Trait TransactionLog 

Source
pub trait TransactionLog:
    Send
    + Sync
    + Debug {
    // Required methods
    fn append<'life0, 'async_trait>(
        &'life0 self,
        entry: LogEntry,
    ) -> Pin<Box<dyn Future<Output = Result<()>> + Send + 'async_trait>>
       where Self: 'async_trait,
             'life0: 'async_trait;
    fn read_after<'life0, 'async_trait>(
        &'life0 self,
        after: HlcTimestamp,
        limit: usize,
    ) -> Pin<Box<dyn Future<Output = Result<Vec<LogEntry>>> + Send + 'async_trait>>
       where Self: 'async_trait,
             'life0: 'async_trait;
    fn sweep<'life0, 'async_trait>(
        &'life0 self,
        policy: RetentionPolicy,
    ) -> Pin<Box<dyn Future<Output = Result<usize>> + Send + 'async_trait>>
       where Self: 'async_trait,
             'life0: 'async_trait;

    // Provided method
    fn append_batch<'life0, 'async_trait>(
        &'life0 self,
        entries: Vec<LogEntry>,
    ) -> Pin<Box<dyn Future<Output = Result<()>> + Send + 'async_trait>>
       where Self: 'async_trait,
             'life0: 'async_trait { ... }
}
Expand description

Per-deployment append-only log of every committed write.

One instance per deployment process; lives for the deployment’s lifetime.
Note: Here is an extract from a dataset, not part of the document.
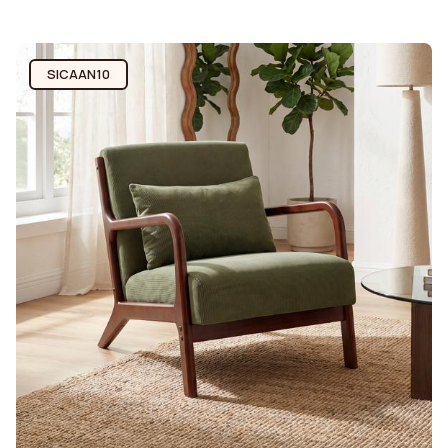
SICAAN10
Entries are HLC-ordered and survive process restart (durability is the foundational contract — replication’s catch- up window relies on it).

§Contract

  • append is the durability sink. Returns only after the entry has been fsynced (or the implementation’s chosen durability point); subsequent read_after calls on the same instance must see the new entry.
  • read_after returns entries strictly greater than the given HLC, in ascending HLC order, up to limit. Used by replication for streaming tail-reads and catch-up on peer reconnection.
  • sweep removes entries that exceed the retention bounds. Returns the count of removed entries. Sweep is the only operation that DELETES from the log — append is the only operation that ADDS.

§Implementations

The canonical implementation is yeti_store::transaction_log::KvTransactionLog, backed by a dedicated KvBackend opened at {root_directory}/logs/transactions/{deployment_hash}/. Tests use the in-memory MemoryBackend under the same wrapper.

Required Methods§

Source

fn append<'life0, 'async_trait>( &'life0 self, entry: LogEntry, ) -> Pin<Box<dyn Future<Output = Result<()>> + Send + 'async_trait>>
where Self: 'async_trait, 'life0: 'async_trait,

Append a new entry. The entry’s hlc is assigned by the caller (typically from a HybridLogicalClock::now call at commit time). The log persists the entry verbatim.

§Errors
Source

fn read_after<'life0, 'async_trait>( &'life0 self, after: HlcTimestamp, limit: usize, ) -> Pin<Box<dyn Future<Output = Result<Vec<LogEntry>>> + Send + 'async_trait>>
where Self: 'async_trait, 'life0: 'async_trait,

Read up to limit entries with hlc > after, in ascending HLC order. after = HlcTimestamp::ZERO reads from the beginning of the log.

§Errors
  • crate::error::YetiError::Internal if decoding any entry fails (indicates on-disk corruption or version skew).
  • Whatever the underlying storage backend returns from a scan.
Source

fn sweep<'life0, 'async_trait>( &'life0 self, policy: RetentionPolicy, ) -> Pin<Box<dyn Future<Output = Result<usize>> + Send + 'async_trait>>
where Self: 'async_trait, 'life0: 'async_trait,

Remove entries that exceed the retention policy. Returns the number of entries removed.

§Errors

Whatever the underlying storage backend returns from scan + batch-delete operations.

Provided Methods§

Source

fn append_batch<'life0, 'async_trait>( &'life0 self, entries: Vec<LogEntry>, ) -> Pin<Box<dyn Future<Output = Result<()>> + Send + 'async_trait>>
where Self: 'async_trait, 'life0: 'async_trait,

Append many entries in one call. Implementations should fuse the appends into a single batched backend write where possible — the default implementation falls back to a per-entry loop and is correct but pays one awaited backend call per entry.

Used by LoggingBackend::write_batch so a 100-record table batch produces one storage write per table + one batched write on the log, instead of 100 serial awaited log puts.

§Errors

Dyn Compatibility§

This trait is dyn compatible.

In older versions of Rust, dyn compatibility was called "object safety".